(WHAT YOU HAVE TO DO) Print the listing exactly as it stands, and skip any pictures in it.

(INFORMATION SUPPLIED)
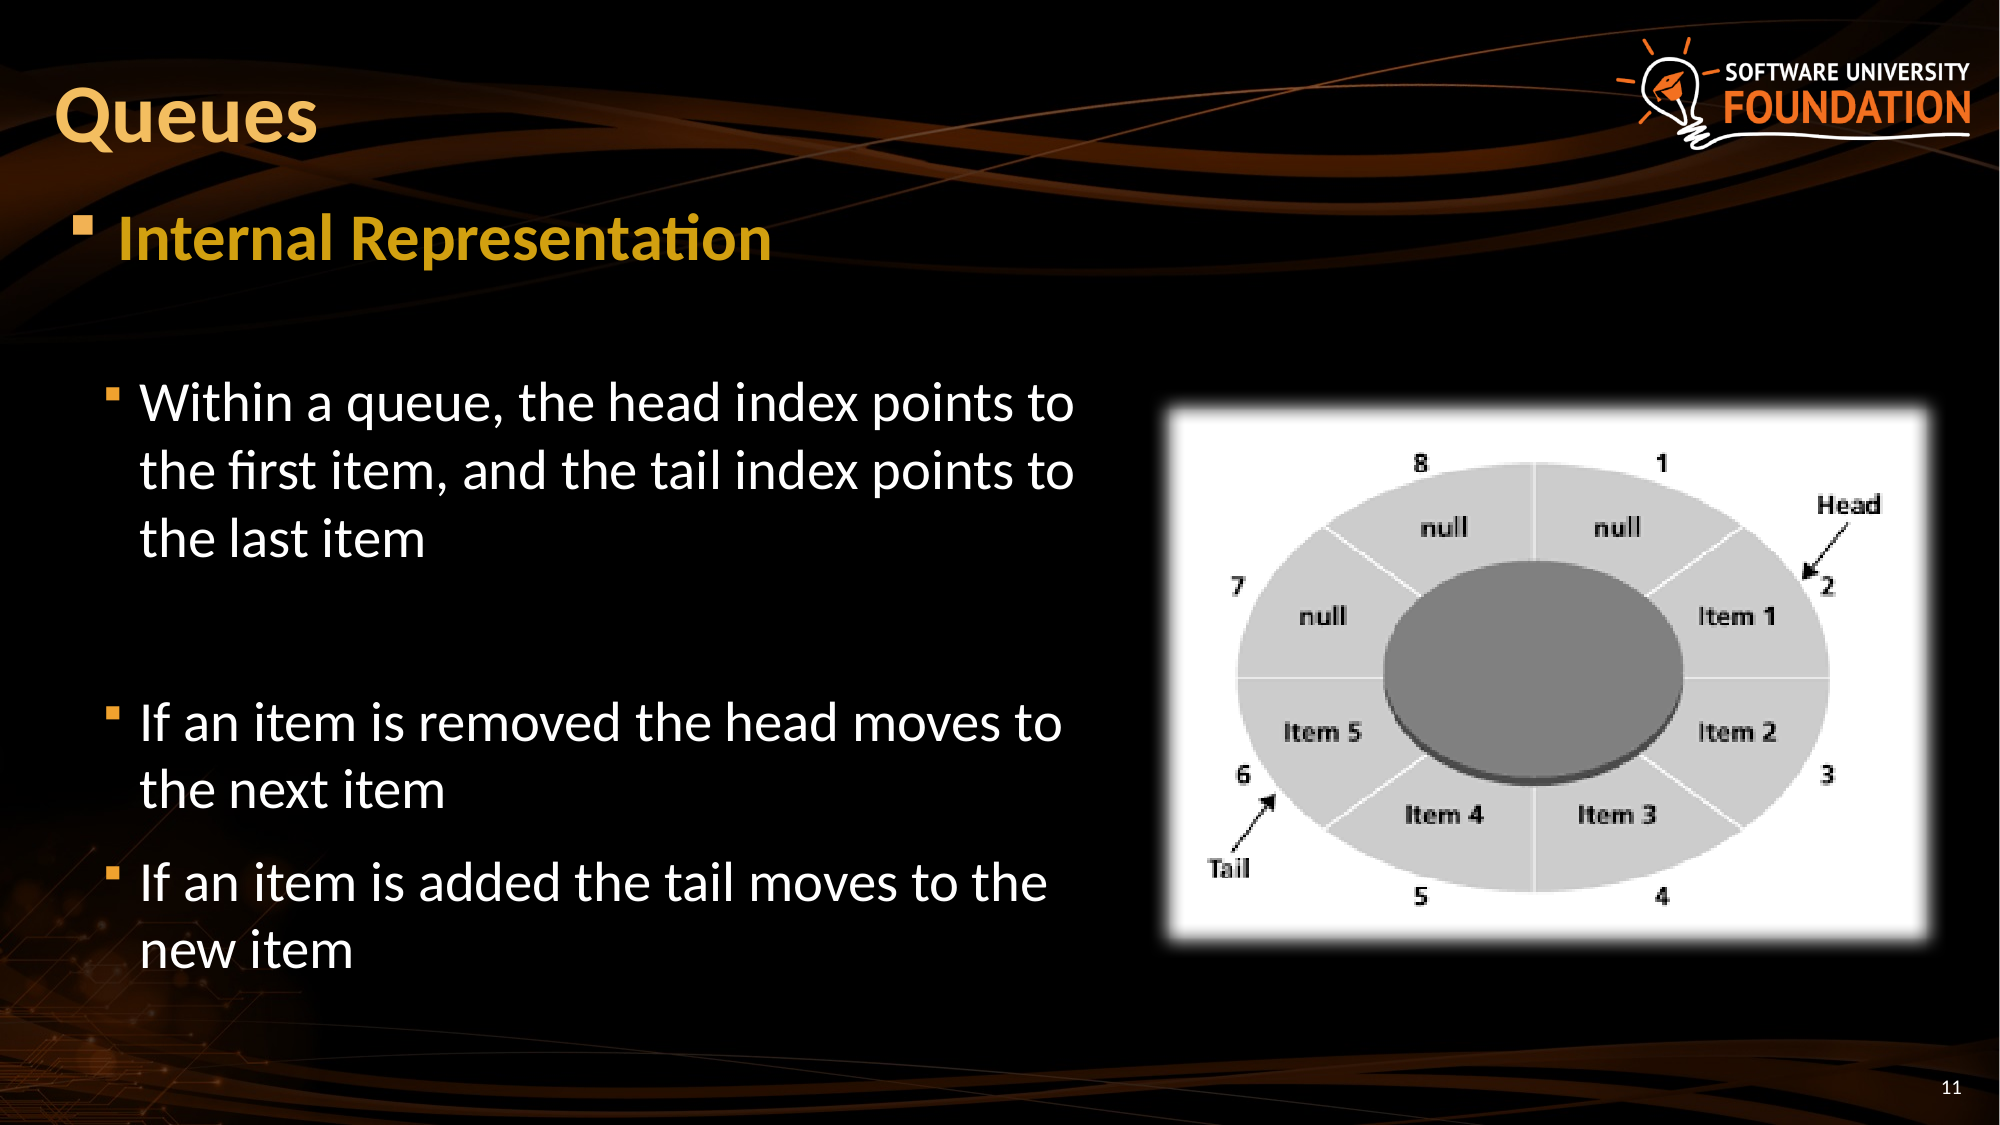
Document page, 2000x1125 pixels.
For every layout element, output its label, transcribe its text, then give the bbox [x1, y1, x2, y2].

text_box Queues [37, 24, 1609, 208]
picture [0, 0, 2000, 1125]
text_box Within a queue, the head index points to the first item, and the tail index points to the last item If an item is removed the head moves to the next item If an item is added the tail moves to the new item [24, 359, 1150, 990]
list Internal Representation [49, 187, 1963, 388]
slide_number 11 [1897, 1070, 1968, 1103]
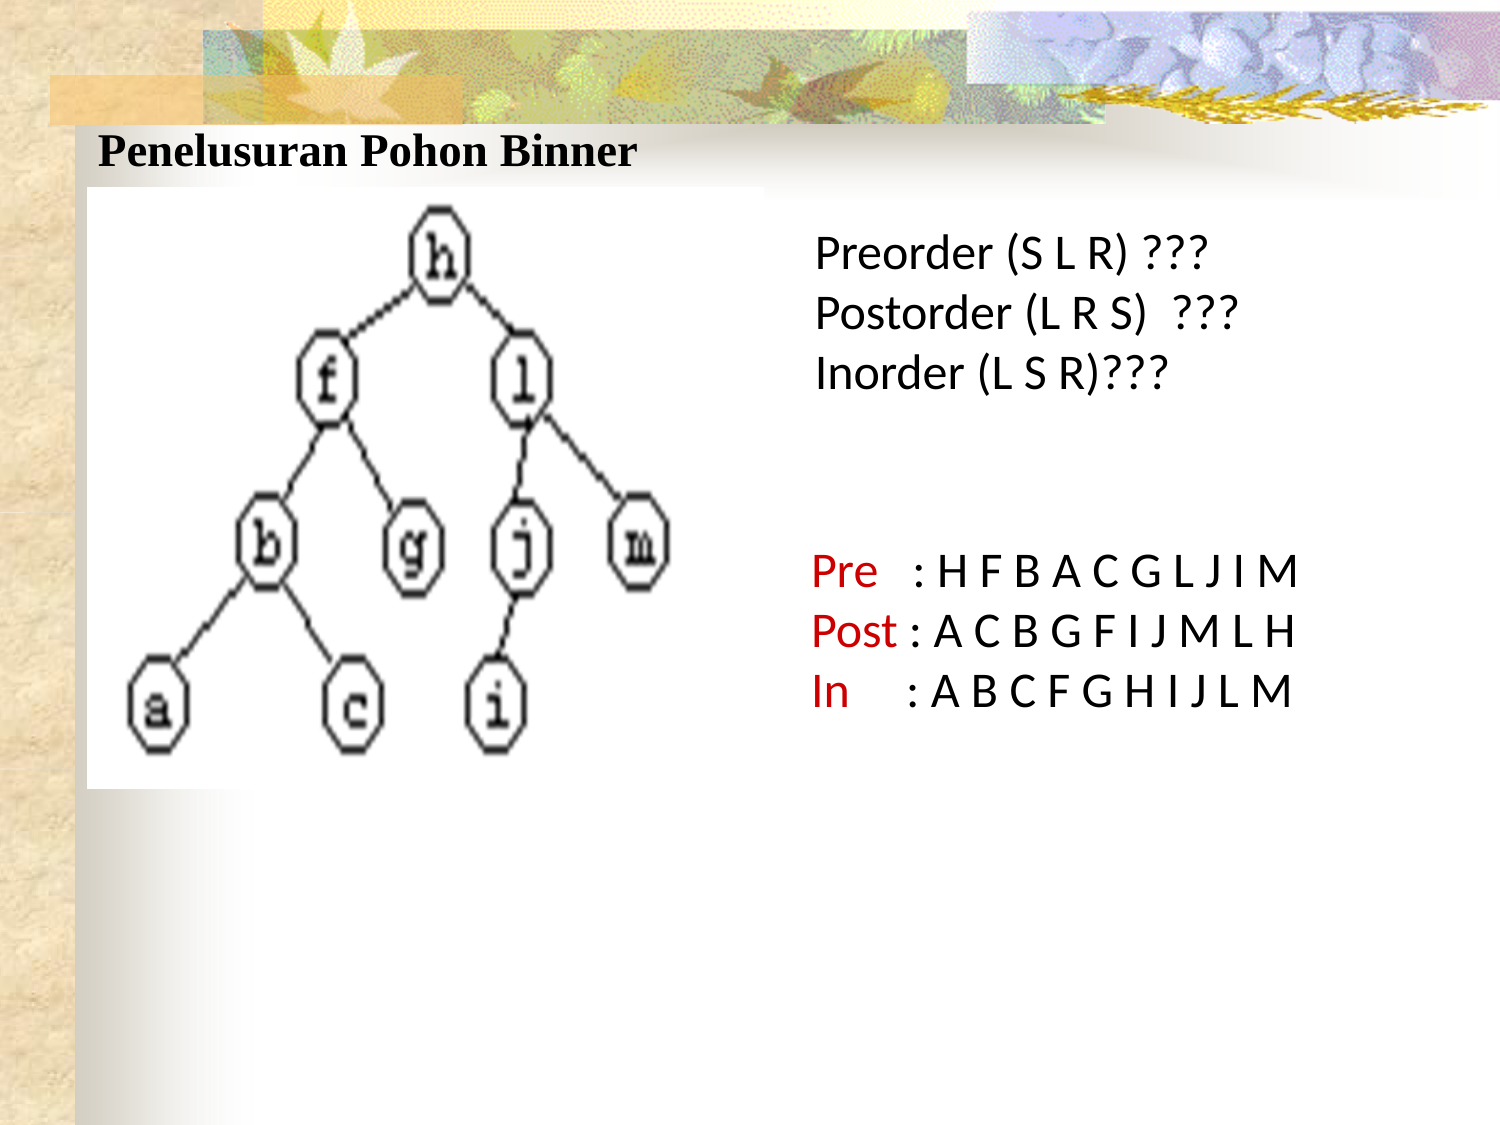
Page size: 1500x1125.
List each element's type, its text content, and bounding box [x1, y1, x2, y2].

text_box Preorder (S L R) ??? Postorder (L R S) ??? Inorder (L S R)??? [799, 212, 1500, 408]
text_box Pre : H F B A C G L J I M Post : A C B G F I J M L H In : A B C F G H I J L M [796, 530, 1500, 725]
picture [0, 0, 1500, 1125]
title Penelusuran Pohon Binner [97, 119, 700, 185]
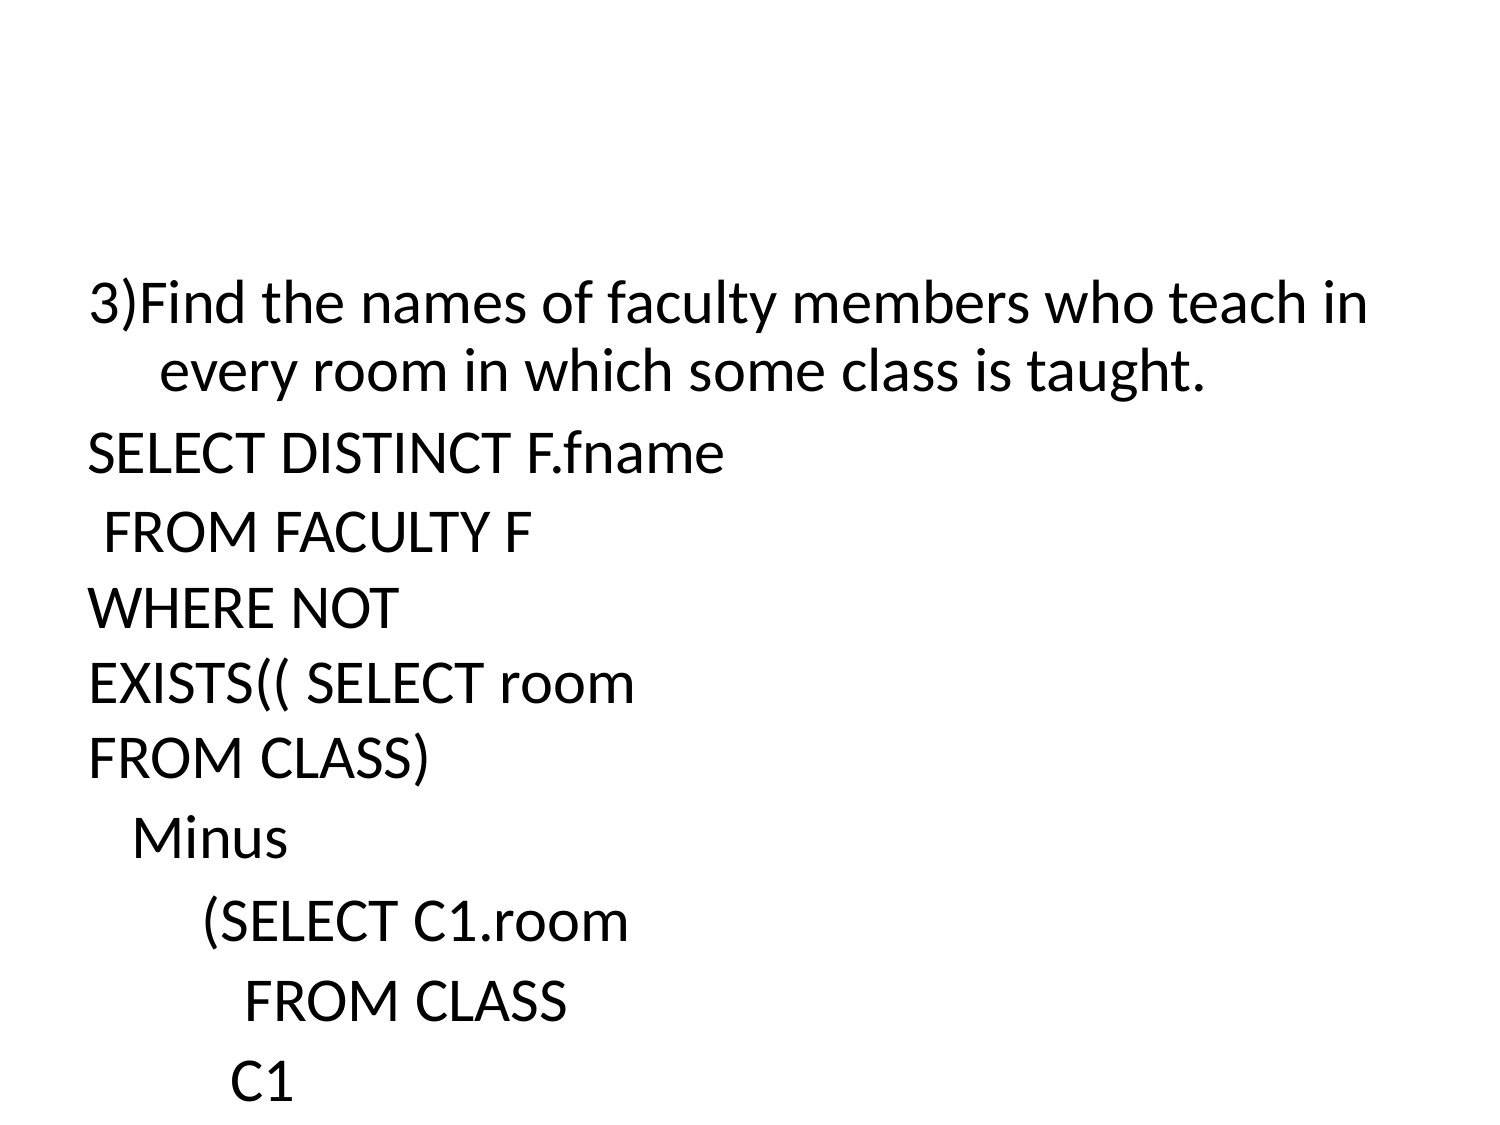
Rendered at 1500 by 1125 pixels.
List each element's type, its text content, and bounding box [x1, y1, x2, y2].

text_box 3)Find the names of faculty members who teach in every room in which some class is taught. SELECT DISTINCT F.fname FROM FACULTY F WHERE NOT EXISTS(( SELECT room FROM CLASS) Minus (SELECT C1.room FROM CLASS C1 WHERE C1.fid = F.fid )); [86, 258, 1378, 1125]
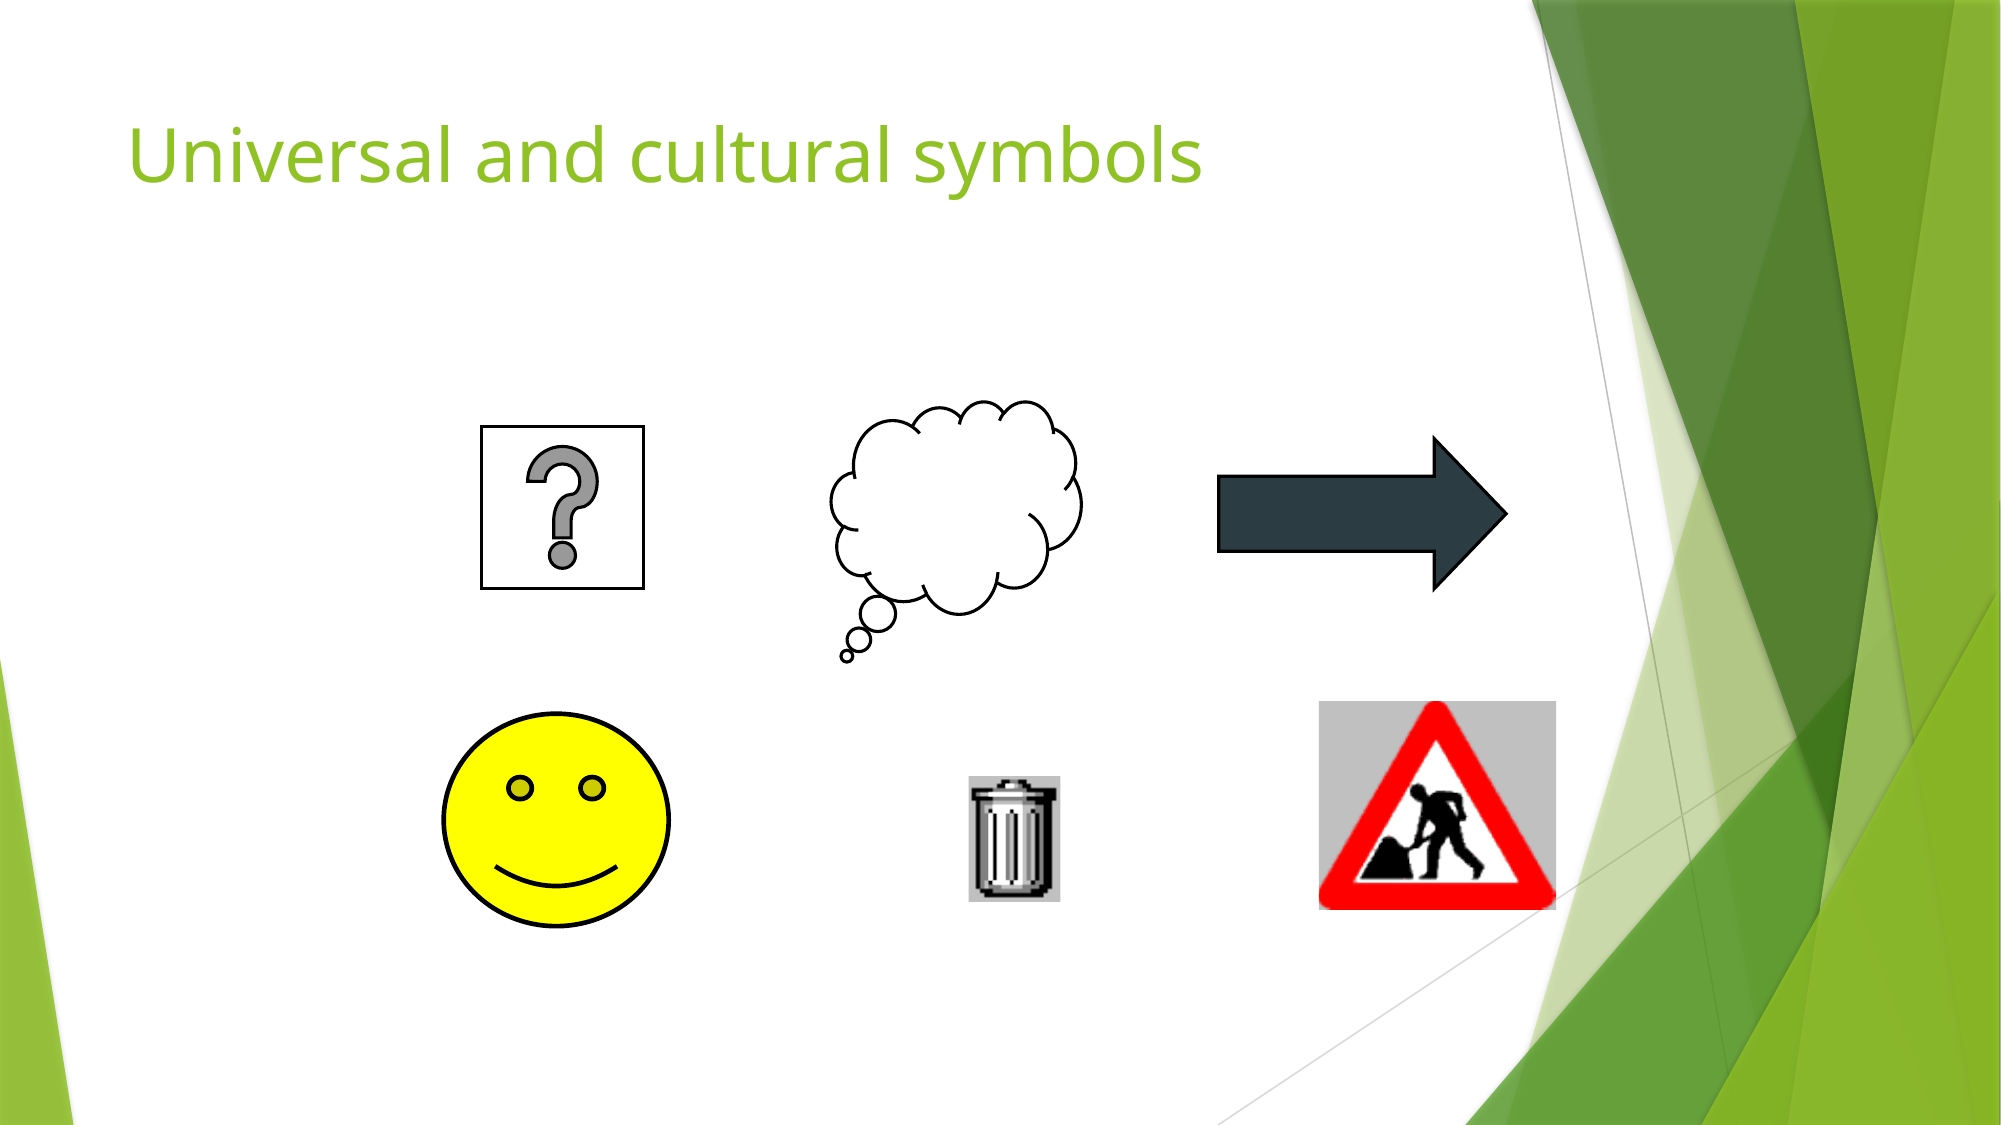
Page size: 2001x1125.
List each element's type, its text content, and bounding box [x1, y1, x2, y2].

text_box [831, 401, 1082, 632]
text_box [847, 627, 871, 652]
text_box [443, 713, 669, 927]
text_box [1218, 438, 1507, 589]
title Universal and cultural symbols [111, 99, 1522, 317]
text_box [481, 426, 644, 589]
text_box [840, 650, 853, 663]
picture [1318, 700, 1557, 911]
picture [968, 775, 1061, 902]
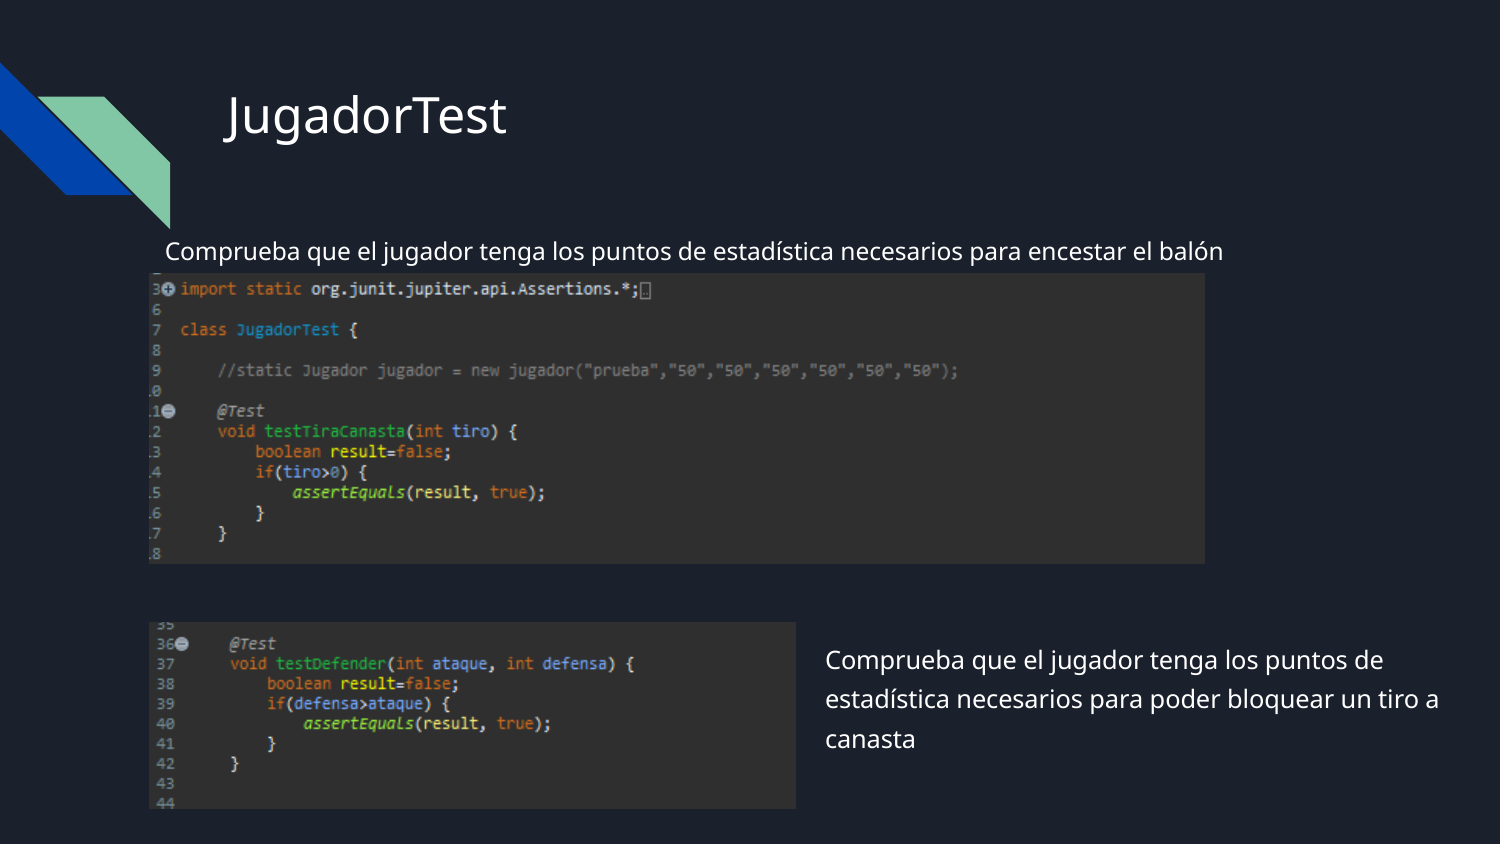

(TASK ANSWER)
Document page, 2000x1125 pixels.
For every layout element, output its label, transcribe its text, then give the bbox [x1, y1, x2, y2].

text_box Queues [37, 24, 1609, 208]
picture [0, 0, 2000, 1125]
text_box Within a queue, the head index points to the first item, and the tail index points to the last item If an item is removed the head moves to the next item If an item is added the tail moves to the new item [24, 359, 1150, 990]
list Internal Representation [49, 187, 1963, 388]
slide_number 11 [1897, 1070, 1968, 1103]
Page size: 1500x1125.
List each element's type, its text content, and bounding box [x1, y1, x2, y2].

text_box Preorder (S L R) ??? Postorder (L R S) ??? Inorder (L S R)??? [799, 212, 1500, 408]
text_box Pre : H F B A C G L J I M Post : A C B G F I J M L H In : A B C F G H I J L M [796, 530, 1500, 725]
picture [0, 0, 1500, 1125]
title Penelusuran Pohon Binner [97, 119, 700, 185]
Rendered at 1500 by 1125 pixels.
List each element's type, its text content, and bounding box [x1, y1, x2, y2].

text_box 3)Find the names of faculty members who teach in every room in which some class is taught. SELECT DISTINCT F.fname FROM FACULTY F WHERE NOT EXISTS(( SELECT room FROM CLASS) Minus (SELECT C1.room FROM CLASS C1 WHERE C1.fid = F.fid )); [86, 258, 1378, 1125]
Page size: 2001x1125.
List each element's type, its text content, and bounding box [x1, y1, x2, y2].

text_box [831, 401, 1082, 632]
text_box [847, 627, 871, 652]
text_box [443, 713, 669, 927]
text_box [1218, 438, 1507, 589]
title Universal and cultural symbols [111, 99, 1522, 317]
text_box [481, 426, 644, 589]
text_box [840, 650, 853, 663]
picture [1318, 700, 1557, 911]
picture [968, 775, 1061, 902]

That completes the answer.